Há também problema de ordem jurídica. A liberdade que a "Lei Pelé" imaginava que daria para os jogadores, não necessariamente ocorreu. A fatia dos direitos dos atletas causa várias confusões, como a que deve seguir no caso Neymar, quando o Santos tentou burlar a parceria com a DIS (Grupo Sonda), fechando o recebimento do valor do jogador através de outros meios, como o ridículo amistoso em Barcelona.

Se uma pessoa física não pode ser dona de jogadores, cria-se um clube fantasma (Desportivo Brasil por aqui), registra-se nele e repassa para outro clube. Eu via nos guias da Placar do Brasileirão os casos desses empréstimos. Como imaginar que um clube emprestaria um atleta por 2 anos? Alguém de um nível de um Diego Souza, atualmente na Ucrânia? Não dá.
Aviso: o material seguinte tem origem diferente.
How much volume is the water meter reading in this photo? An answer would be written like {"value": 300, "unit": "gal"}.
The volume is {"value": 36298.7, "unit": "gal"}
Como os empresários aliciam atletas desde crianças, prometendo mundos e fundos aos pais, ameaçando clubes, etc. É o tipo de coisa que deveria ter uma união entre os clubes para forçar mudanças. Porém, se um clube tenta se aproveitar da fraqueza do outro para conseguir jovens craques, como isso seria possível? Raposas de diferentes níveis soltas por aí, aproveitando-se do sonho de milhares de crianças e pais.

Difícil imaginar que essa situação mude. Assim, seguiremos vendo os nossos clubes vendendo promessas cada vez mais embrionárias, surpreendendo-nos com o fato de um fulano nunca ter jogado no profissional por aqui e despontar pelo mundo como craque, enquanto que a base só é utilizada quando não há outra solução, já que medalhão, ainda que em má fase, é melhore resposta a momentos críticos. 

Haverá um dia de termos uma seleção sub-17 só com jogadores que atuam "emprestados" por aqui?